Start of Block

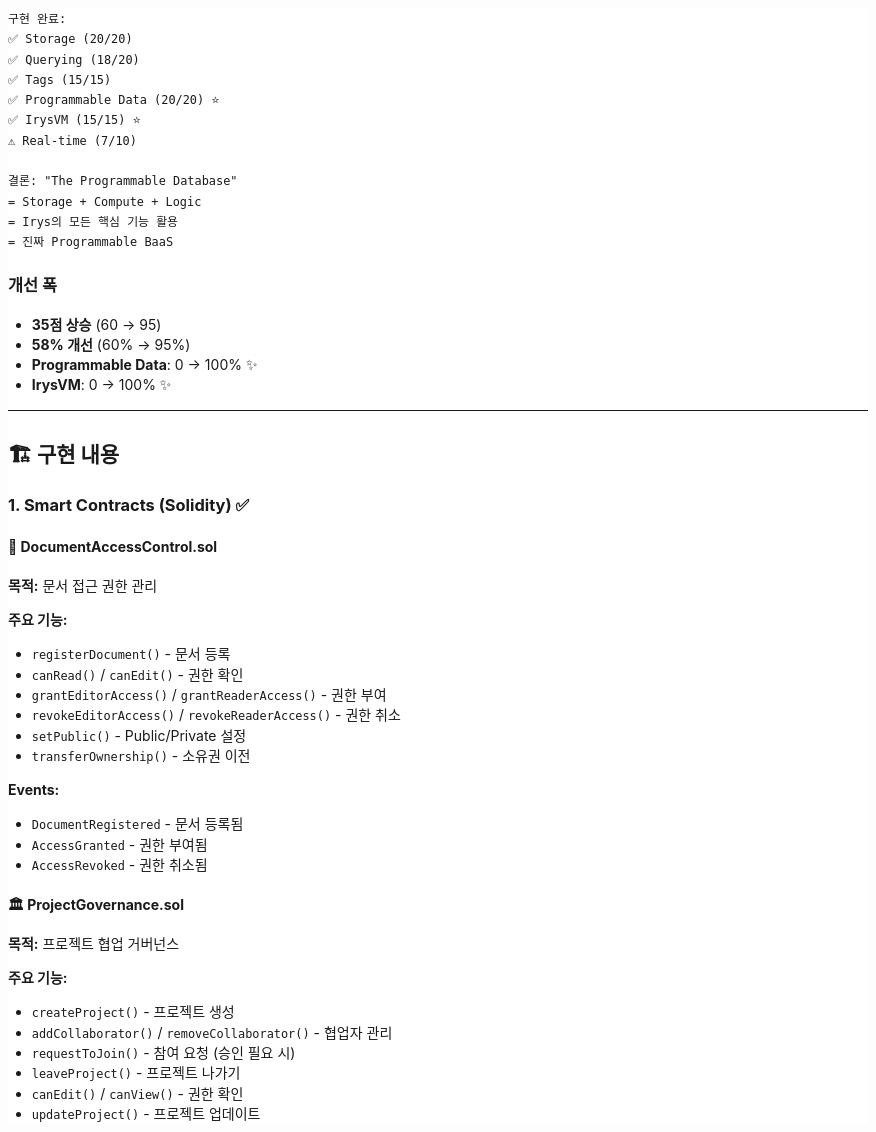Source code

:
 ```
구현 완료:
✅ Storage (20/20)
✅ Querying (18/20)
✅ Tags (15/15)
✅ Programmable Data (20/20) ⭐
✅ IrysVM (15/15) ⭐
⚠️ Real-time (7/10)

결론: "The Programmable Database"
= Storage + Compute + Logic
= Irys의 모든 핵심 기능 활용
= 진짜 Programmable BaaS
```

### 개선 폭
- **35점 상승** (60 → 95)
- **58% 개선** (60% → 95%)
- **Programmable Data**: 0 → 100% ✨
- **IrysVM**: 0 → 100% ✨

---

## 🏗️ 구현 내용

### 1. Smart Contracts (Solidity) ✅

#### 📝 DocumentAccessControl.sol
**목적:** 문서 접근 권한 관리

**주요 기능:**
- `registerDocument()` - 문서 등록
- `canRead()` / `canEdit()` - 권한 확인
- `grantEditorAccess()` / `grantReaderAccess()` - 권한 부여
- `revokeEditorAccess()` / `revokeReaderAccess()` - 권한 취소
- `setPublic()` - Public/Private 설정
- `transferOwnership()` - 소유권 이전

**Events:**
- `DocumentRegistered` - 문서 등록됨
- `AccessGranted` - 권한 부여됨
- `AccessRevoked` - 권한 취소됨

#### 🏛️ ProjectGovernance.sol
**목적:** 프로젝트 협업 거버넌스

**주요 기능:**
- `createProject()` - 프로젝트 생성
- `addCollaborator()` / `removeCollaborator()` - 협업자 관리
- `requestToJoin()` - 참여 요청 (승인 필요 시)
- `leaveProject()` - 프로젝트 나가기
- `canEdit()` / `canView()` - 권한 확인
- `updateProject()` - 프로젝트 업데이트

End of Block

◆ **PROBLEM TO SOLVE**: Scan the entries above for the string "Storage" and copy each line that contains it.

◆ **YOUR RESPONSE**:
✅ Storage (20/20)
= Storage + Compute + Logic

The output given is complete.